Pastiches, homages, and carbon copies of films made years, decades, and movements ago clog today’s cinema. Art house fare as diverse and varied as Clouds of Sils Maria (2014), Queen of Earth (2015), The Death of Louis XIV (2016), The Untamed (2016), and First Reformed (2017) all draw from a—now sizeable—history of cinema, for better or for worse. Add Valeska Grisebach’s Western to the batch. Eleven years since her previous work, Longing (2006), Grisebach returns to cinema with a slow-boiling film that injects the DNA of the western genre into a narrative concerning inter-European relations. And to be sure, Grisebach had some movies in mind while making Western (a few low-key nods to My Darling Clementine here and there), but as she told Daniel Kasman on this site, “it was more like they were traveling with [her] while [she] was making the film.” Western isn’t so much an homage as a muted mutation.
A ragtag group of German workers travel to Bulgaria to install a hydroelectric water plant. The leader of the pack is Vincent (Reinhardt Wetrek), a mirthless man swaggering with machismo. Wiry yet muscular, restive yet yearning for a place to belong to, Meinhard (Meinhard Neumann) is Vincent’s foil. With loads of downtime, the men lounge about, erect a camp (designated German with a flag flying in a makeshift hut), swim in a stream, visit the nearby village and wearily interact with the natives. As Western progresses, Meinhard becomes the go-between for the workers and the villagers. Both parties use their bodies (hand gestures, posture, movements) to convey what they mean. For his part, Meinhard even establishes a brotherly bond with Adrian (Syuleyman Alilov Letifov), one of the respected men of the village. The film concentrates on Meinhard; it is his story. He’s in a period of flux, for he is rudderless and without a home. But he’s taking a liking to the Bulgarian way of life. It’s just that Vincent is getting in his way and jeopardizing the work they are supposed to do there in the first place.

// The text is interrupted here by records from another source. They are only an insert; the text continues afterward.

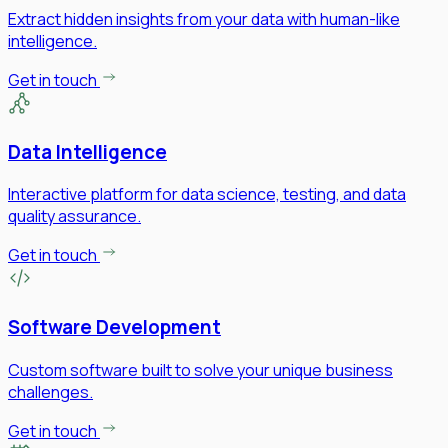
Extract hidden insights from your data with human-like
intelligence.
Get in touch
Data Intelligence
Interactive platform for data science, testing, and data
quality assurance.
Get in touch
Software Development
Custom software built to solve your unique business
challenges.
Get in touch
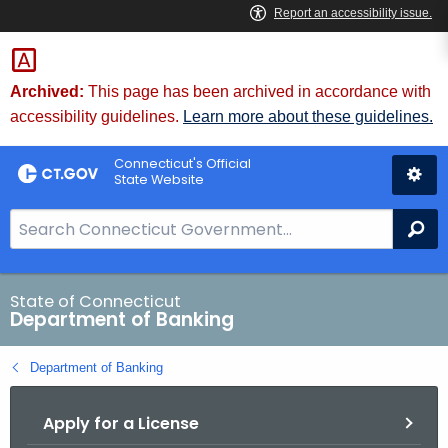
Skip
Skip
to
to
Content
Chat
Archived:
This page has been archived in accordance with
accessibility guidelines.
Learn more about these guidelines.
Connecticut's Official
State Website
S
Se
e
a
r
State of Connecticut
Department of Banking
c
h
Department of Banking
B
a
Apply for a License
r
f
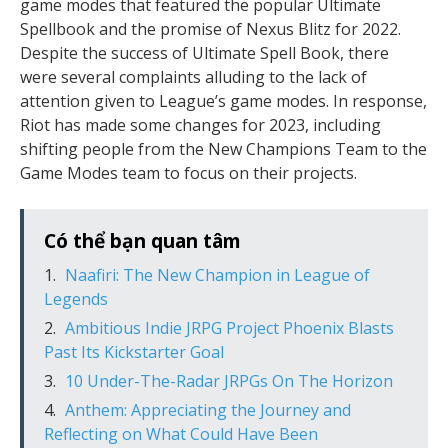
game modes that featured the popular Ultimate
Spellbook and the promise of Nexus Blitz for 2022.
Despite the success of Ultimate Spell Book, there
were several complaints alluding to the lack of
attention given to League’s game modes. In response,
Riot has made some changes for 2023, including
shifting people from the New Champions Team to the
Game Modes team to focus on their projects.
Có thể bạn quan tâm
Naafiri: The New Champion in League of
Legends
Ambitious Indie JRPG Project Phoenix Blasts
Past Its Kickstarter Goal
10 Under-The-Radar JRPGs On The Horizon
Anthem: Appreciating the Journey and
Reflecting on What Could Have Been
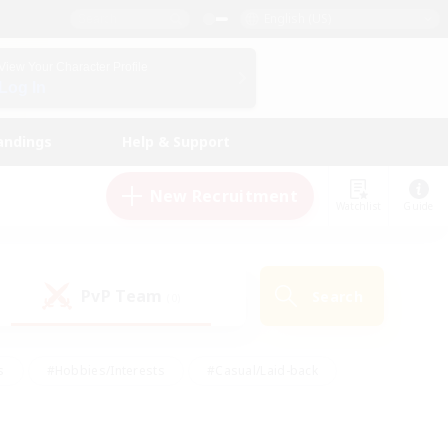
English (US)
View Your Character Profile
Log In
andings
Help & Support
New Recruitment
Watchlist
Guide
PvP Team
Search
(0)
s
#Hobbies/Interests
#Casual/Laid-back
ly
#Multilingual
#Screenshot Enthusiasts
iendly
#Work-life Balance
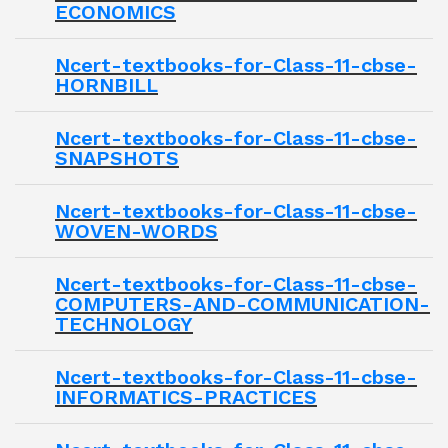
ECONOMICS
Ncert-textbooks-for-Class-11-cbse-
HORNBILL
Ncert-textbooks-for-Class-11-cbse-
SNAPSHOTS
Ncert-textbooks-for-Class-11-cbse-
WOVEN-WORDS
Ncert-textbooks-for-Class-11-cbse-
COMPUTERS-AND-COMMUNICATION-
TECHNOLOGY
Ncert-textbooks-for-Class-11-cbse-
INFORMATICS-PRACTICES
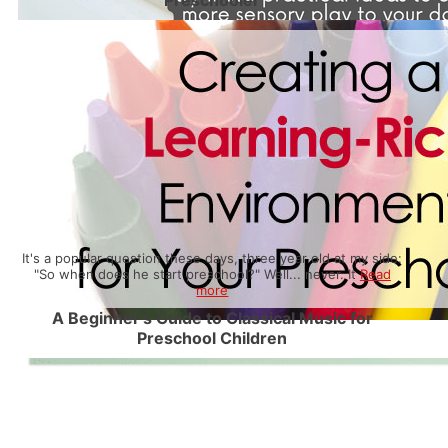
Preschooler
It's a popular question these days, three year old at my side:
"So when does he start preschool?" Well... never. It
Read
more
A Beginner’s Guide to Classical Music for
Preschool Children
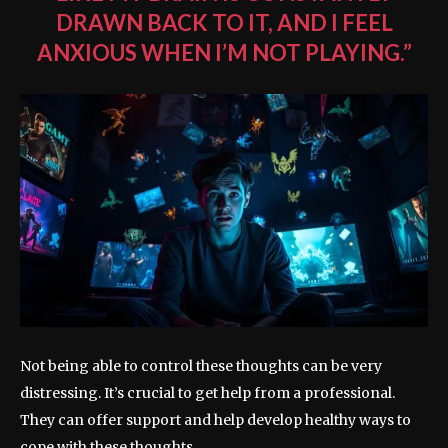
DRAWN BACK TO IT, AND I FEEL
ANXIOUS WHEN I’M NOT PLAYING.”
Not being able to control these thoughts can be very
distressing. It’s crucial to get help from a professional.
They can offer support and help develop healthy ways to
cope with these thoughts.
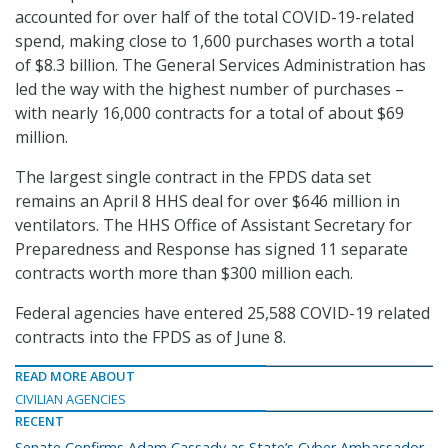
accounted for over half of the total COVID-19-related
spend, making close to 1,600 purchases worth a total
of $8.3 billion. The General Services Administration has
led the way with the highest number of purchases –
with nearly 16,000 contracts for a total of about $69
million.
The largest single contract in the FPDS data set
remains an April 8 HHS deal for over $646 million in
ventilators. The HHS Office of Assistant Secretary for
Preparedness and Response has signed 11 separate
contracts worth more than $300 million each.
Federal agencies have entered 25,588 COVID-19 related
contracts into the FPDS as of June 8.
READ MORE ABOUT
CIVILIAN AGENCIES
RECENT
Senate Confirms Adam Cassady as State’s Cyber Ambassador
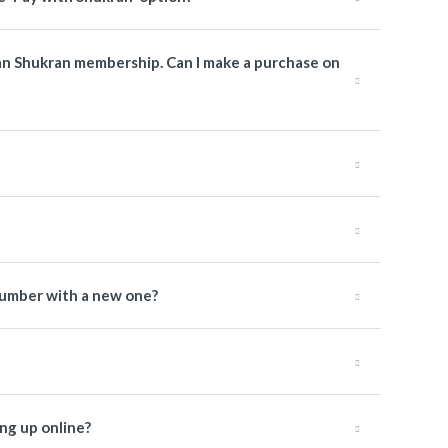
man Shukran membership. Can I make a purchase on
number with a new one?
ng up online?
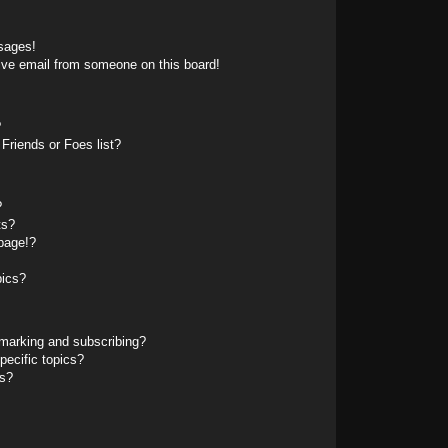
sages!
ive email from someone on this board!
?
Friends or Foes list?
?
ts?
page!?
pics?
marking and subscribing?
pecific topics?
ms?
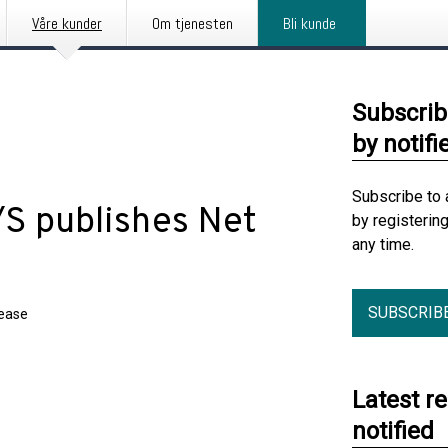
Våre kunder
Om tjenesten
Bli kunde
Subscrib
by notifi
Subscribe to 
/S publishes Net
by registerin
any time.
SUBSCRIB
lease
Latest r
notified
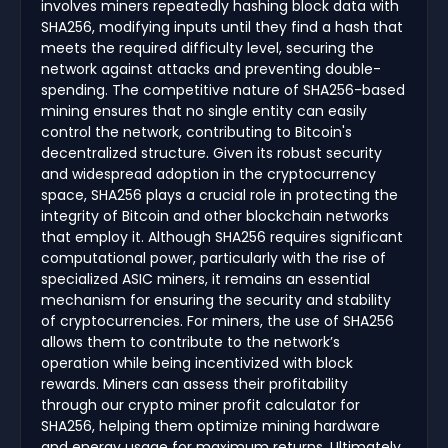
involves miners repeatedly hashing block data with
SHA256, modifying inputs until they find a hash that
meets the required difficulty level, securing the
network against attacks and preventing double-
spending. The competitive nature of SHA256-based
mining ensures that no single entity can easily
control the network, contributing to Bitcoin's
decentralized structure. Given its robust security
and widespread adoption in the cryptocurrency
space, SHA256 plays a crucial role in protecting the
integrity of Bitcoin and other blockchain networks
that employ it. Although SHA256 requires significant
computational power, particularly with the rise of
specialized ASIC miners, it remains an essential
mechanism for ensuring the security and stability
of cryptocurrencies. For miners, the use of SHA256
allows them to contribute to the network’s
operation while being incentivized with block
rewards. Miners can assess their profitability
through our crypto miner profit calculator for
SHA256, helping them optimize mining hardware
and energy usage for maximum returns. Ultimately,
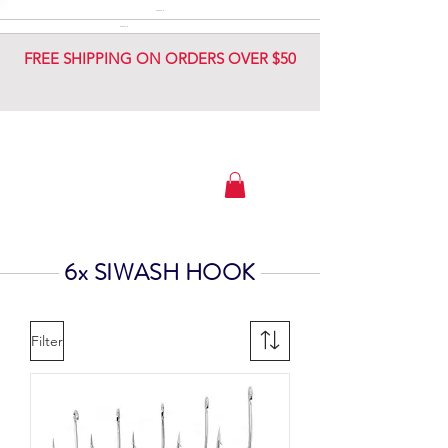
DIAMOND JIG
DIAMOND JIG
FREE SHIPPING ON ORDERS OVER $50
6x SIWASH HOOK
Filter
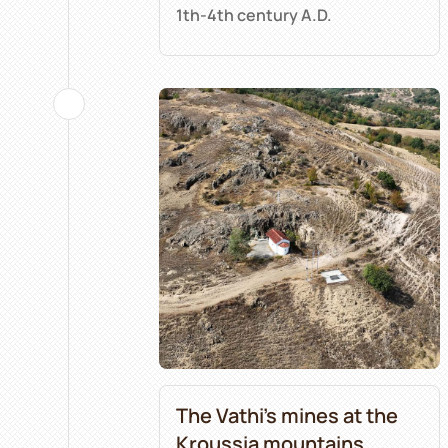
1th-4th century A.D.
The Vathi’s mines at the
Kroussia mountains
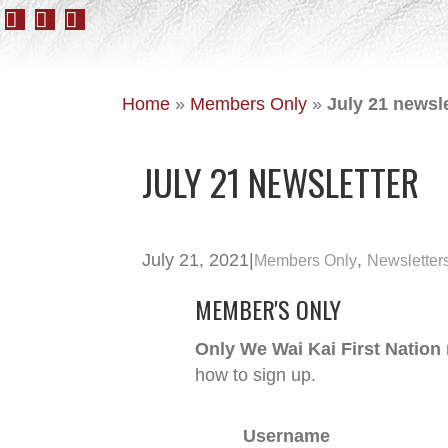
Home
»
Members Only
»
July 21 newsle
JULY 21 NEWSLETTER
July 21, 2021
|
,
Members Only
Newsletter
MEMBER'S ONLY
Only We Wai Kai First Nation
how to sign up.
Username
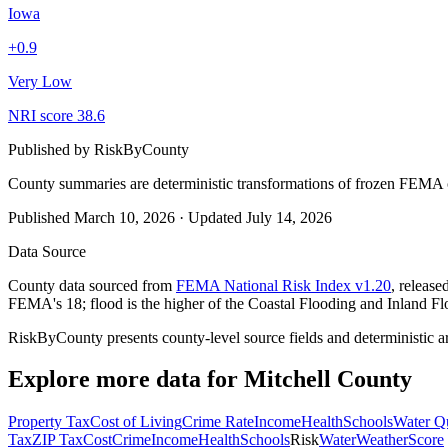
Iowa
+
0.9
Very Low
NRI score
38.6
Published by
RiskByCounty
County summaries are deterministic transformations of frozen FEMA c
Published
March 10, 2026
·
Updated
July 14, 2026
Data Source
County data sourced from
FEMA National Risk Index v1.20
, releas
FEMA's 18; flood is the higher of the Coastal Flooding and Inland Fl
RiskByCounty presents county-level source fields and deterministic a
Explore more data for
Mitchell County
Property Tax
Cost of Living
Crime Rate
Income
Health
Schools
Water Qu
Tax
ZIP Tax
Cost
Crime
Income
Health
Schools
Risk
Water
Weather
Score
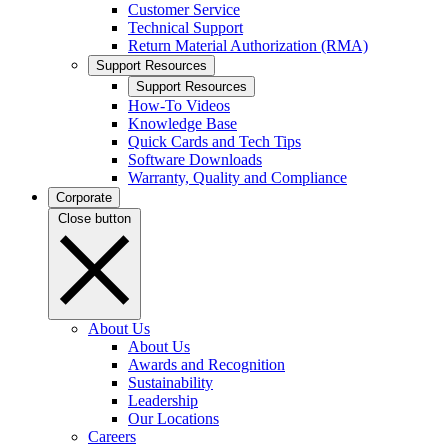
Customer Service
Technical Support
Return Material Authorization (RMA)
Support Resources
Support Resources
How-To Videos
Knowledge Base
Quick Cards and Tech Tips
Software Downloads
Warranty, Quality and Compliance
Corporate
Close button
About Us
About Us
Awards and Recognition
Sustainability
Leadership
Our Locations
Careers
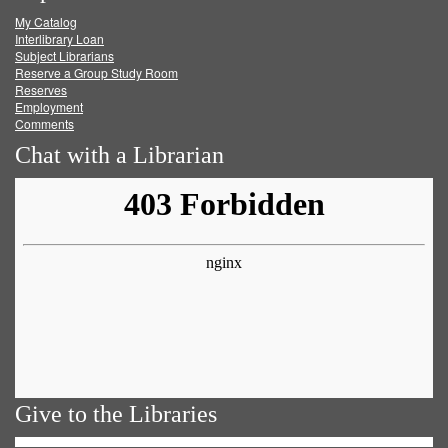
My Catalog
Facebook
Twitter
Youtube
feed
Interlibrary Loan
Subject Librarians
Reserve a Group Study Room
Reserves
Employment
Comments
Chat with a Librarian
Give to the Libraries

Although she references Ford—and mentions Winchester ’73 (1950) and The Big Country (1958) in several interviews—the aesthetic of Grisebach’s film is more Hawksian. Western is simple, direct, and transparent. Character movement motivates camera movement; and in rare instances Grisebach assumes the point of view of a character. Editor Bettina Böhler opts for straight cuts rather than “softer” transitions, giving Western a materiality that is reinforced by the fact that every shot contains some form of movement, whether its by the camera, the character, or something within the frame. The rhythm is deliberate and slow as tensions simmer between characters. There’s a natural flow to the proceedings, so much so that one doesn’t exactly know what’s going to happen next. One scene seems to just lead into another. “I’m always a little bit irritated if everything is planned perfect, I start to make something with a little chaos,” she told Kasman.
This sense of finding formal elements among the world around her and constructing a story structure from it is a kind of materialistic approach to filmmaking. And this even extends to casting; in all of her films, Grisebach uses the performance and persona of non-actors. Years ago, when she started thinking about Western, Grisebach spotted Meinhard Neumann at a horse market near Berlin. What he brings to his character is a presence that’s stoic, graceful, and sensitive. Vincent, on the other hand, is the opposite. He’s sneaky, spineless, cowardly, and full of bravado—an odious combination that jeopardizes relations with the villagers. With his tattoos, his ear piercing, and his leather vest he cuts an aggressive figure and oozes toxic masculinity.
Western is a western—and one of the finest in recent years. Grisebach film uses such re-jiggered generic tropes as a confrontation between the East and West; a dialectic between civilization and the wilderness; the beauty and chaos of the wilderness; modernized cowboys and gunslingers; and a hoedown. Gun duels are replaced with glares and stares exchanged between well-worn faces. So much could’ve gone wrong with this film. The allegorical, mythical, and iconographic elements could’ve come off baldly, but Grisebach executes Western with such ease and subtly that its generic quality is organic. Centered on one character, the film is a nuanced tale of cultural identity and diplomatic relations bolstered by its reworking of genre. Western is something new from something old.